▸ EXERCISE AIM
Look below for the line holding "right hip: (192, 568)" and the line holding "root of tail: (329, 381)". Transcribe exactly those lines and all lines between them, nothing more.

◇ ◇ ◇ ◇ ◇

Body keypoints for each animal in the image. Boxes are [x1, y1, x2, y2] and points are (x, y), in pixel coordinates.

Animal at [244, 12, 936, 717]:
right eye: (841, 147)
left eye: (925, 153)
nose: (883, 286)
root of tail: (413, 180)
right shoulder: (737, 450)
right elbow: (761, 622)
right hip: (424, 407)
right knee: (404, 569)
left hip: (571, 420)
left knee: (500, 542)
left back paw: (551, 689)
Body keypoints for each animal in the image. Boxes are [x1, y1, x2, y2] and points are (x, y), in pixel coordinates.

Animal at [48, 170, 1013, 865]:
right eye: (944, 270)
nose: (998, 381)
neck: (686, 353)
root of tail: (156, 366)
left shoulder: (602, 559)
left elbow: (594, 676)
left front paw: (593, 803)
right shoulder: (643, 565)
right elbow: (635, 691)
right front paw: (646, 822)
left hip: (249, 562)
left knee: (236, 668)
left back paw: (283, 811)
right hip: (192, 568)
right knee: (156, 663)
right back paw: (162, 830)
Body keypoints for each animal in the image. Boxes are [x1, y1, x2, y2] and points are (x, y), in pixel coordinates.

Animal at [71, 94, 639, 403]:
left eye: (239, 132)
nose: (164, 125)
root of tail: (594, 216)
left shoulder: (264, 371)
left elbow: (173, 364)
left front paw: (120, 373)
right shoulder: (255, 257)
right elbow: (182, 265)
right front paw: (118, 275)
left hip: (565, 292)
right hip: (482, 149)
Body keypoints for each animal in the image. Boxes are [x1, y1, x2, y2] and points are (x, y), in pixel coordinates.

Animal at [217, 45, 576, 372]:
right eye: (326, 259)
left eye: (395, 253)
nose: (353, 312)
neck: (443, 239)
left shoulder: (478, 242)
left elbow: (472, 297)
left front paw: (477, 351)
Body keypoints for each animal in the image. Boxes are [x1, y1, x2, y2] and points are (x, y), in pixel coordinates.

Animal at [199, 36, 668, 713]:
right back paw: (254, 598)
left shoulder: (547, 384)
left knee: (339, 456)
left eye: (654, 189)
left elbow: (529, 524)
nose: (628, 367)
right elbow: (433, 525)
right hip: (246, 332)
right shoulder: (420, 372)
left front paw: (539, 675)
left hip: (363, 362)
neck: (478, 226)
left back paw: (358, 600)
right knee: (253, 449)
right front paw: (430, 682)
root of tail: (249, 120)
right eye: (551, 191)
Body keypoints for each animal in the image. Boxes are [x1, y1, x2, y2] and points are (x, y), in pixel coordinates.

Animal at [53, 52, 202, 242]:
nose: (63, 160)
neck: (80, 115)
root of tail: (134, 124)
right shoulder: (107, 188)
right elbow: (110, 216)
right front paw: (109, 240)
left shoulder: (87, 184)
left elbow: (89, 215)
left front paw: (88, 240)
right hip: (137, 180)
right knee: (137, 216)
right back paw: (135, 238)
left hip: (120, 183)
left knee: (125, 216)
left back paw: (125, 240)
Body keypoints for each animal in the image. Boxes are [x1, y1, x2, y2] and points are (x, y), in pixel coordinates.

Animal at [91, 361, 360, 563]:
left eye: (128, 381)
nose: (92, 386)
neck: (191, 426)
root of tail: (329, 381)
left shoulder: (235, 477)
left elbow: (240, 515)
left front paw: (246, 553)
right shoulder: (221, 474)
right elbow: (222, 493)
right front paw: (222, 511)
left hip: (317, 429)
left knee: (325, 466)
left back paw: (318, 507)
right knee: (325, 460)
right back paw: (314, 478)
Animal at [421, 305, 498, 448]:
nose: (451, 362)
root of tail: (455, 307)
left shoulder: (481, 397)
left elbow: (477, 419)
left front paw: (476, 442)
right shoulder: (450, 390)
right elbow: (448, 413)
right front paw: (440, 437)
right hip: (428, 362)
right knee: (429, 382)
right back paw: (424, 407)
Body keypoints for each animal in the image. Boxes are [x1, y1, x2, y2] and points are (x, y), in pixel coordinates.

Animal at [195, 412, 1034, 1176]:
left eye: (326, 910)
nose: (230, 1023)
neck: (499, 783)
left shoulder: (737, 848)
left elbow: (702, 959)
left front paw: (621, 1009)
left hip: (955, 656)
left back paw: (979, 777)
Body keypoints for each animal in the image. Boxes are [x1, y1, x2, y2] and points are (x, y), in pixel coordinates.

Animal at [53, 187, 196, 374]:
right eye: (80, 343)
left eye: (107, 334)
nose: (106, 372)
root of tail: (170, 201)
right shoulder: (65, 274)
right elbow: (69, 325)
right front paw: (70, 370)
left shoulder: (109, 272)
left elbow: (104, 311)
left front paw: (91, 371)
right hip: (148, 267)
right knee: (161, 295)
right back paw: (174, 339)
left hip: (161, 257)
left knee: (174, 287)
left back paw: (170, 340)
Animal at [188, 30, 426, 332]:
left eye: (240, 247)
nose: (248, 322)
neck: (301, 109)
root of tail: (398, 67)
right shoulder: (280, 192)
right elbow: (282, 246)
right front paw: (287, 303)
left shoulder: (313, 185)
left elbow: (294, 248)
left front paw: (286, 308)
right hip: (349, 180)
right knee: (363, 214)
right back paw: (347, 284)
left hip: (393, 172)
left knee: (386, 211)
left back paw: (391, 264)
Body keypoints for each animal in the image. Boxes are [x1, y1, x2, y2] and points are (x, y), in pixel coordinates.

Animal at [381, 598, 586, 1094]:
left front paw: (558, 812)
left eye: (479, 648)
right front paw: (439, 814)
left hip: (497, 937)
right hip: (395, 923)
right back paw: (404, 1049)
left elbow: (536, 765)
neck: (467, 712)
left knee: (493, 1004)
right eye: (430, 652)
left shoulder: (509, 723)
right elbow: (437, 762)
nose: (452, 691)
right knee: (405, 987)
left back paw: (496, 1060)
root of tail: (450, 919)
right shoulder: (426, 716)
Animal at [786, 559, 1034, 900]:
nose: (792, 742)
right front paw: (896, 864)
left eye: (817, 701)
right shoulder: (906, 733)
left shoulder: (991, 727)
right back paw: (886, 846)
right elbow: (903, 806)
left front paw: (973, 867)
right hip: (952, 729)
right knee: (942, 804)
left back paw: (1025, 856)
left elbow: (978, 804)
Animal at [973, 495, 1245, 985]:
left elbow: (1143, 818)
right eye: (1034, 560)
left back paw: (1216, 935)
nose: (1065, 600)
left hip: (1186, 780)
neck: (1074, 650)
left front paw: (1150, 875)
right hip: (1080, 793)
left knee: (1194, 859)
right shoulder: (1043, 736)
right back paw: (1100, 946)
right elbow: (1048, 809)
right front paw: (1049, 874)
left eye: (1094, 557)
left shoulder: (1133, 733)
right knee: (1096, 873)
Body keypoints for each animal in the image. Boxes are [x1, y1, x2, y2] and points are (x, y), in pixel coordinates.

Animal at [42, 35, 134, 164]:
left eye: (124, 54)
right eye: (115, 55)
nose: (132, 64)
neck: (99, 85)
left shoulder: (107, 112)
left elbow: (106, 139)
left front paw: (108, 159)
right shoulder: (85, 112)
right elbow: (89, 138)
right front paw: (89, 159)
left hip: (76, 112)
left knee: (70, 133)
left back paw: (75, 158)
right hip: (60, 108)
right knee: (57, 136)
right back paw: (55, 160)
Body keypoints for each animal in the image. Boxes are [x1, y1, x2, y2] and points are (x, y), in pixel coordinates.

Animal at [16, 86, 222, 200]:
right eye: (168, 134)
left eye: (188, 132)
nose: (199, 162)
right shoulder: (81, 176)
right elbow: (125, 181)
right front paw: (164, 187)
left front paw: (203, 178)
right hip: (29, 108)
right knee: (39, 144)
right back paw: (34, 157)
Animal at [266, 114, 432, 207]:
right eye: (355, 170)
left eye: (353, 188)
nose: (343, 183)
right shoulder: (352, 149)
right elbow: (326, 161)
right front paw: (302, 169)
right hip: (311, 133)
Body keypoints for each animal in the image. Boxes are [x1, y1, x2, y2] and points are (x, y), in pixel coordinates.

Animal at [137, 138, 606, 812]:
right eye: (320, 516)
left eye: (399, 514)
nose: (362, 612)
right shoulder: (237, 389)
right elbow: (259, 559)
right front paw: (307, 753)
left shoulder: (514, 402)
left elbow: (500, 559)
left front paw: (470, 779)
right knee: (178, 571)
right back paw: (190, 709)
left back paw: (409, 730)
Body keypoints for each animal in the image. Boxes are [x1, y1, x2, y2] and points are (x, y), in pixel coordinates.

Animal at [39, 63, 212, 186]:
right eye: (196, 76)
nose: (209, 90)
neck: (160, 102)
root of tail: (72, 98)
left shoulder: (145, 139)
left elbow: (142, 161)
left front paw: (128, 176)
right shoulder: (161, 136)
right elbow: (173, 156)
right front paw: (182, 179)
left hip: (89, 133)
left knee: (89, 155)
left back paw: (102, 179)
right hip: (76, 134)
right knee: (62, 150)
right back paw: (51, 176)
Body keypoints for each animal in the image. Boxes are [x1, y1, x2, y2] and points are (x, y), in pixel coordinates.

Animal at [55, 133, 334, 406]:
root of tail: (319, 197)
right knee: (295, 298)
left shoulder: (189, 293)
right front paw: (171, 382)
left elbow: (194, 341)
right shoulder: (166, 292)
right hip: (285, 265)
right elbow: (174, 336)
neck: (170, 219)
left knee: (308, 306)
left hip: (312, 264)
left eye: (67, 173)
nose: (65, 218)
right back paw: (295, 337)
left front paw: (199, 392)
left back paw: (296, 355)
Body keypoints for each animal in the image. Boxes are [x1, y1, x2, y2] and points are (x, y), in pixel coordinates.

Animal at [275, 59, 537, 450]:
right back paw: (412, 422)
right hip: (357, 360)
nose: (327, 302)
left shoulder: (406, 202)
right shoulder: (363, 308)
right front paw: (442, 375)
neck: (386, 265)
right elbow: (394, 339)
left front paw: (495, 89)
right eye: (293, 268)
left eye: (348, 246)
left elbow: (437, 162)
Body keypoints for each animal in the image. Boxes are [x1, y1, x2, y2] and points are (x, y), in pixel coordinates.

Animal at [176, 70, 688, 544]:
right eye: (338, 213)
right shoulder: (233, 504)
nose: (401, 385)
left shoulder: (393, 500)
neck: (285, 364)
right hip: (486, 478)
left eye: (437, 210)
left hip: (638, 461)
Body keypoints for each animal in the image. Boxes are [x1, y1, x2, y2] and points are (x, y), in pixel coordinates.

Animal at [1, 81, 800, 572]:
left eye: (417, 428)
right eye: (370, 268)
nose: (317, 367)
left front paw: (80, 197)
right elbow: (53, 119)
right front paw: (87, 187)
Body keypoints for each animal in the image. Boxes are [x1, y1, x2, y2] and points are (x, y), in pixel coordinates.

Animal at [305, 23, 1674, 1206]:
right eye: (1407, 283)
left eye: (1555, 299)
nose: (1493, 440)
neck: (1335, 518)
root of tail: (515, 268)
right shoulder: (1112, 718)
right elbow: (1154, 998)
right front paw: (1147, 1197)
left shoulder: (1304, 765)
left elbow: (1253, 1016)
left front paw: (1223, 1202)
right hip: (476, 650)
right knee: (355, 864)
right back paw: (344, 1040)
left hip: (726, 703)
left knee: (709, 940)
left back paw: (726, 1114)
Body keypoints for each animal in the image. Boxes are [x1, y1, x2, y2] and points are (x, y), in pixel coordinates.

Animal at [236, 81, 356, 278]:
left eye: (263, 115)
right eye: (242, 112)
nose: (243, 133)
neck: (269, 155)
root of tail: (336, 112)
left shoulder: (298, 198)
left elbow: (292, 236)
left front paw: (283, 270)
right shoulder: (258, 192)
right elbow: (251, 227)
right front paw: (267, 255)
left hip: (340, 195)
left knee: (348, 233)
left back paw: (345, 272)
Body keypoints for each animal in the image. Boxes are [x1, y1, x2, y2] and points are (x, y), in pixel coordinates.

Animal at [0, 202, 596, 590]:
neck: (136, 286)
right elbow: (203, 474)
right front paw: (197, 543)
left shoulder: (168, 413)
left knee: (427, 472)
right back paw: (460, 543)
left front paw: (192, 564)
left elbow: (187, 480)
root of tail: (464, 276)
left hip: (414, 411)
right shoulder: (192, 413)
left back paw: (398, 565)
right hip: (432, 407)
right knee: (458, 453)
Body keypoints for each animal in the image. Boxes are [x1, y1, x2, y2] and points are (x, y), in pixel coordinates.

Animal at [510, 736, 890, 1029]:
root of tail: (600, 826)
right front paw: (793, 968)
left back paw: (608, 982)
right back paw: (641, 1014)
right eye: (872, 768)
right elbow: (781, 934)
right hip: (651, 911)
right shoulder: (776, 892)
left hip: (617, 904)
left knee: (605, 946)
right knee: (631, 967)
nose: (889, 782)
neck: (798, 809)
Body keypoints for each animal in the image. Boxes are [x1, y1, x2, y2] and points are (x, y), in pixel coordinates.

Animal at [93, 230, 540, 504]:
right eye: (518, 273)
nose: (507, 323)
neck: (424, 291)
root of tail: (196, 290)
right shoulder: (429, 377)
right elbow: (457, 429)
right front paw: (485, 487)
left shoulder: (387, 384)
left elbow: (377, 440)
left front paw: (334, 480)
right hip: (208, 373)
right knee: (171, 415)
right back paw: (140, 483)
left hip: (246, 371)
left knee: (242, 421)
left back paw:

◇ ◇ ◇ ◇ ◇

▸ WRITTEN RESPONSE
right hip: (192, 568)
right knee: (156, 663)
right back paw: (162, 830)
Body keypoints for each animal in the image. Boxes are [x1, y1, x2, y2] and points are (x, y), in pixel coordinates.

Animal at [71, 94, 639, 403]:
left eye: (239, 132)
nose: (164, 125)
root of tail: (594, 216)
left shoulder: (264, 371)
left elbow: (173, 364)
left front paw: (120, 373)
right shoulder: (255, 257)
right elbow: (182, 265)
right front paw: (118, 275)
left hip: (565, 292)
right hip: (482, 149)
Body keypoints for each animal in the image. Boxes are [x1, y1, x2, y2] and points are (x, y), in pixel coordinates.

Animal at [217, 45, 576, 372]:
right eye: (326, 259)
left eye: (395, 253)
nose: (353, 312)
neck: (443, 239)
left shoulder: (478, 242)
left elbow: (472, 297)
left front paw: (477, 351)
Body keypoints for each animal in the image. Boxes are [x1, y1, x2, y2] and points are (x, y), in pixel coordinates.

Animal at [199, 36, 668, 713]:
right back paw: (254, 598)
left shoulder: (547, 384)
left knee: (339, 456)
left eye: (654, 189)
left elbow: (529, 524)
nose: (628, 367)
right elbow: (433, 525)
right hip: (246, 332)
right shoulder: (420, 372)
left front paw: (539, 675)
left hip: (363, 362)
neck: (478, 226)
left back paw: (358, 600)
right knee: (253, 449)
right front paw: (430, 682)
root of tail: (249, 120)
right eye: (551, 191)
Body keypoints for each animal in the image. Boxes are [x1, y1, x2, y2] and points are (x, y), in pixel coordinates.

Animal at [53, 52, 202, 242]:
nose: (63, 160)
neck: (80, 115)
root of tail: (134, 124)
right shoulder: (107, 188)
right elbow: (110, 216)
right front paw: (109, 240)
left shoulder: (87, 184)
left elbow: (89, 215)
left front paw: (88, 240)
right hip: (137, 180)
right knee: (137, 216)
right back paw: (135, 238)
left hip: (120, 183)
left knee: (125, 216)
left back paw: (125, 240)
Body keypoints for each animal in the image. Boxes are [x1, y1, x2, y2] and points are (x, y), in pixel coordinates.

Animal at [91, 361, 360, 563]:
left eye: (128, 381)
nose: (92, 386)
neck: (191, 426)
root of tail: (329, 381)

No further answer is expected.